Content marketing is a quickly-emerging area of practice for marketers. It is emerging rapidly and will continue to be more and more important as time goes on. But before defining exactly what content marketing is, it is important to acknowledge the shifts in the landscape of consumer behavior:
- Consumers are no longer using the Yellow Pages to shop for things
- People are turning to Google, Bing and other search engines to shop for products and services
- Buyers are reaching out to friends and acquaintances on social networks to look for recommendations and reviews
If you ponder this shift in consumer behavior–especially the search for products on Google–the challenge of marketing becomes much different the old days of designing a yellow pages ad.

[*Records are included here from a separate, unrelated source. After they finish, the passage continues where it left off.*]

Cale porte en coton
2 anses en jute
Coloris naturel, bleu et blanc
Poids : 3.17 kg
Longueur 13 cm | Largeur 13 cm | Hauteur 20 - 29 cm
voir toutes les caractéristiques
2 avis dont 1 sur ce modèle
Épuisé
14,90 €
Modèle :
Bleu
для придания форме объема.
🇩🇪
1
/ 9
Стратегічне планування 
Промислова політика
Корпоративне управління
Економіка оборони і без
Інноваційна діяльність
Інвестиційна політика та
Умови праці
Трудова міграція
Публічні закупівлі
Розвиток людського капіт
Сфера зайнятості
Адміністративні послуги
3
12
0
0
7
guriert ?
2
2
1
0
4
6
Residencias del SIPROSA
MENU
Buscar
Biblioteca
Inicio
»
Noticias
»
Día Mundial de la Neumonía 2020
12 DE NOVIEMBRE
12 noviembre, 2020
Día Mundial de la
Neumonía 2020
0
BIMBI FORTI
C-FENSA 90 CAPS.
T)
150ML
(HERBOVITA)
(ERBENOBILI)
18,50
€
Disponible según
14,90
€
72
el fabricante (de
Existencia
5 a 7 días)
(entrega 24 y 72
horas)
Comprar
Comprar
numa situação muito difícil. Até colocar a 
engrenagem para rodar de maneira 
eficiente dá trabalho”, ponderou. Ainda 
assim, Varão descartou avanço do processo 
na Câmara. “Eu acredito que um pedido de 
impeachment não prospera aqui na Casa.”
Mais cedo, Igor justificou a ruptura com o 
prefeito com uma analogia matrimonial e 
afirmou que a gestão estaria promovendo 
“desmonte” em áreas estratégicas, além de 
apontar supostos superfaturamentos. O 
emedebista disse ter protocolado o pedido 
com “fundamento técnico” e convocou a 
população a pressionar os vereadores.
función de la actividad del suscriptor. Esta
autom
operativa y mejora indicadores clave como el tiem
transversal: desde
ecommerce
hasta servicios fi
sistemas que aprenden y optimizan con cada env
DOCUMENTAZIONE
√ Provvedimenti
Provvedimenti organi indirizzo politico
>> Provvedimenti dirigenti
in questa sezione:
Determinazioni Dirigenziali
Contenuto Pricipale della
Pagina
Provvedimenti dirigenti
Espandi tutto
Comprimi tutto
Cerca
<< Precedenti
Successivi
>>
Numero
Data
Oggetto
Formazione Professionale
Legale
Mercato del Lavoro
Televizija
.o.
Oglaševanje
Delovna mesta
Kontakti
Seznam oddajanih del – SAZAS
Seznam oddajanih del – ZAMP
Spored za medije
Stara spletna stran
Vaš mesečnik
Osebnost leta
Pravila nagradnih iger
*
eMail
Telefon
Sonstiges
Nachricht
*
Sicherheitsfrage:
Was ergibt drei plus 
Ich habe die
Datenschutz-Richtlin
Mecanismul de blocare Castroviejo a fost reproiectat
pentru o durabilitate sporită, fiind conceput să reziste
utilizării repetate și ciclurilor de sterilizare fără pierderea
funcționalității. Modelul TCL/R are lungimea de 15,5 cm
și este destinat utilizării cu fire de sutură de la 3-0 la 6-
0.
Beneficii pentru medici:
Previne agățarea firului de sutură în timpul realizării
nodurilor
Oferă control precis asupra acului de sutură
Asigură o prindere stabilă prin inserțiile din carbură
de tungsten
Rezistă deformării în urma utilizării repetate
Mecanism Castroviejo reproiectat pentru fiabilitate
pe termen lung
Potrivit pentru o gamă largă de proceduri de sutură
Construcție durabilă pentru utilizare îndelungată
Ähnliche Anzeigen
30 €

Content marketing is a term which refers to the development, production and sharing of content in order to attract and engage a specific audience in profitable activity. In short, content marketing is the practice of using information to gain customers.
Consider the first time homeowner who has a small hole in her drywall. Puzzled by how to fix it, she doesn’t even think of looking for a solution in the phone book. Instead she reflexively enters ‘fix a hole in my drywall’ in Google. If you are a marketer selling spackling paste, drywall saws, or home repair services, this represents a critical moment–an inflection point. The goal of your content marketing strategy should be to gain exposure to this consumer at this moment.
Content can take many forms. It can be anything from an article or blog post to a podcast or e-book. Content marketing can be facilitated on company websites, blogs, social networks, and user-generated sites like YouTube. Naturally, the specific vehicles chosen for a content strategy should be selected according to the audience itself. And similar to the tenets of search engine marketing, solid keyword research should drive the strategy.
Getting back to our example about the role of a hole in the drywall, marketers have many many ways in which to capitalize on content marketing opportunities. Brands like Home Depot or Lowe’s might create home improvement videos containing these search terms. Makers of spackling paste like DAP might create instructional guides or blog posts about how to fix these holes. Sears/Craftsman tools might create a home improvement podcast and feature this as a topic. And all of this content can be shared and referred by customers on social networks like Facebook and Twitter.
Scenarios like these are real examples of actual opportunities that marketers have to use content to sell products. If marketers take a concerted approach to content marketing, they have the potential to not only acknowledge the big shifts in consumer behavior, but be well-positioned in the eyes of the consumer at the exact moment when they are needed.